Concretely: an A2A Agent Card can describe what an agent can do, but Pilot can carry the actual bytes between two agents that are both behind NAT, without either one needing a public IP or a relay server you run yourself. An MCP server can expose tools over JSON-RPC, but it still needs a transport to reach the agent calling it — Pilot's overlay is one option that removes the "expose a public endpoint" step entirely. And ANP's DID-based trust model addresses identity; Pilot's per-peer handshake addresses connection-level trust, which is a related but distinct problem.
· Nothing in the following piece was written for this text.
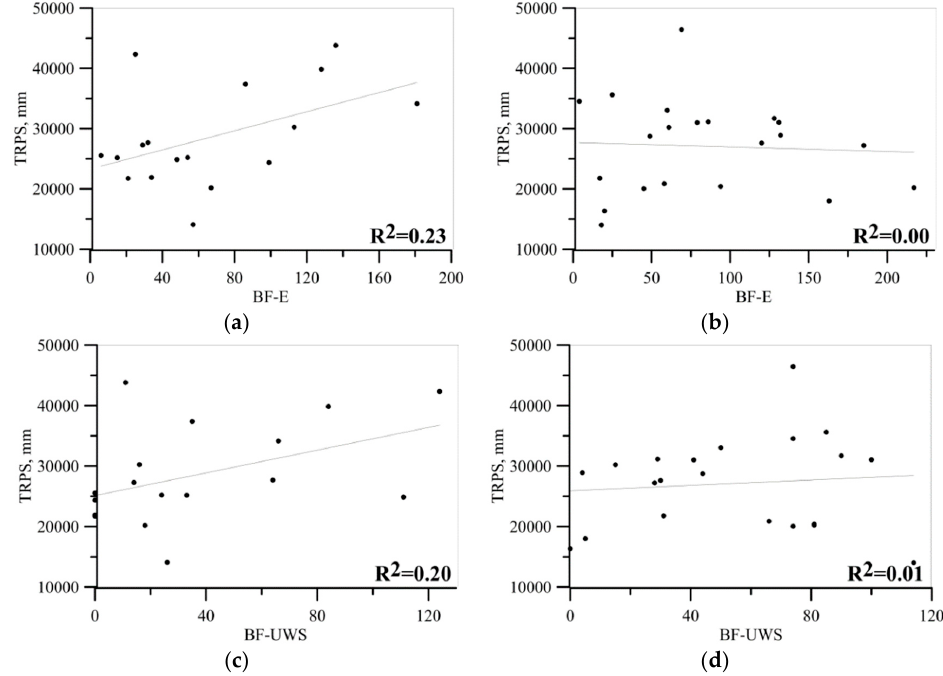
Figure 7. Scatterplots of the E-, UWS -BF, and TRPS for 1979–1995 ( a , c ), 1996–2016 ( b , d ). The solid line denotes the linear regression between two quantities found by the least-squares fit, and R 2 is shown at the bottom right.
None of this requires picking one protocol over the others. A reasonable 2026 stack looks like: MCP for tool access (fastest path to a working integration), A2A layered on top once your tool ecosystem stabilizes, and an overlay network underneath both handling the actual reachability and transport-level trust — so your protocol choice at the application layer isn't blocked by whether two agents can find and reach each other in the first place.
Getting hands-on
If you want to try the overlay layer directly:
curl -fsSL https://pilotprotocol.network/install.sh | sh
That gives every agent on your network a permanent address and encrypted tunnels to its peers, independent of which application-layer protocol (A2A, MCP, or something custom) you run on top. Pilot also ships an app store of installable, agent-native capabilities — pilotctl appstore catalogue lists them, install <id> spawns one locally, call <id> <method> '{...}' runs it. It's a separate concern from A2A/MCP/ANP, but it's worth knowing about if you're already reaching for one of these protocols and want your agents to be able to discover and call new capabilities the same way they discover each other.
FAQ
Is A2A better than MCP? They're not competing — A2A is agent-to-agent, MCP is agent-to-tool. Most production stacks use both.
Is ANP production-ready? It's the least mature of the three. DID-based trust is powerful for federated, cross-organization scenarios, but tooling and adoption lag behind A2A and MCP.
Does Pilot Protocol replace A2A, MCP, or ANP? No. It operates at the transport/addressing/trust layer underneath them — solving NAT traversal, permanent addressing, and per-peer trust so those protocols have reachable, authenticated connections to build on.